About evaluation of Dart-Math

hkust-nlp / dart-math

[NeurIPS'24] Official code for *🎯DART-Math: Difficulty-Aware Rejection Tuning for Mathematical Problem-Solving*

https://hkust-nlp.github.io/dart-math/

MIT License

65 stars 3 forks source link

About evaluation of Dart-Math #3

Closed XinXU-USTC closed 1 month ago

XinXU-USTC commented 2 months ago

Thank you for your excellent work and well-structured code repo.
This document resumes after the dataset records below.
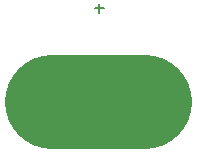
<source format=gto>
%TF.GenerationSoftware,KiCad,Pcbnew,4.0.5-e0-6337~49~ubuntu16.04.1*%
%TF.CreationDate,2017-01-18T01:52:00-08:00*%
%TF.ProjectId,2x2-Generic-1206-SMT,3278322D47656E657269632D31323036,1.0*%
%TF.FileFunction,Legend,Top*%
%FSLAX46Y46*%
G04 Gerber Fmt 4.6, Leading zero omitted, Abs format (unit mm)*
G04 Created by KiCad (PCBNEW 4.0.5-e0-6337~49~ubuntu16.04.1) date Wed Jan 18 01:52:00 2017*
%MOMM*%
%LPD*%
G01*
G04 APERTURE LIST*
%ADD10C,0.350000*%
%ADD11C,8.000000*%
%ADD12C,0.150000*%
G04 APERTURE END LIST*
D10*
D11*
X147193000Y-100838000D02*
X155093000Y-100838000D01*
D12*
X150812048Y-92909429D02*
X151573953Y-92909429D01*
X151193001Y-93290381D02*
X151193001Y-92528476D01*
M02*

</source>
I encountered some issues regarding the evaluation of Dart-Math. I ran the provided evaluation script to evaluate Dart-Math-Llama-3-8b-prof2diff on theoremqa and found that all items are false in the generated .jsonl file. What is the problem?

The resulted file is attached below. https://hkustconnect-my.sharepoint.com/:u:/g/personal/xxuca_connect_ust_hk/ETFyWNbUrghFpa4H1_L6hpcB4AD8ze3mRoUrshPQcEGR3w?e=lzAEnX

tongyx361 commented 1 month ago

Thanks for your issue! I figured out and fixed a bug related to this error:

Commit https://github.com/hkust-nlp/dart-math/commit/a6647ea7e04c1d8c0e6b02a679d116de7c04f43d set ignore_eos=True because Llama-3-8B(-Base) tends to decode EoS immediately sometimes, but this messes up generation of normal (instruct) models. So I made ignore_eos a CLI option, which is False by default, in the latest commit https://github.com/hkust-nlp/dart-math/commit/82377fc66af5c1c76bf3d8e40175cd21772fa660.

XinXU-USTC commented 1 month ago

Thank you for getting back to me so quickly! The problem is solved! I appreciate your help!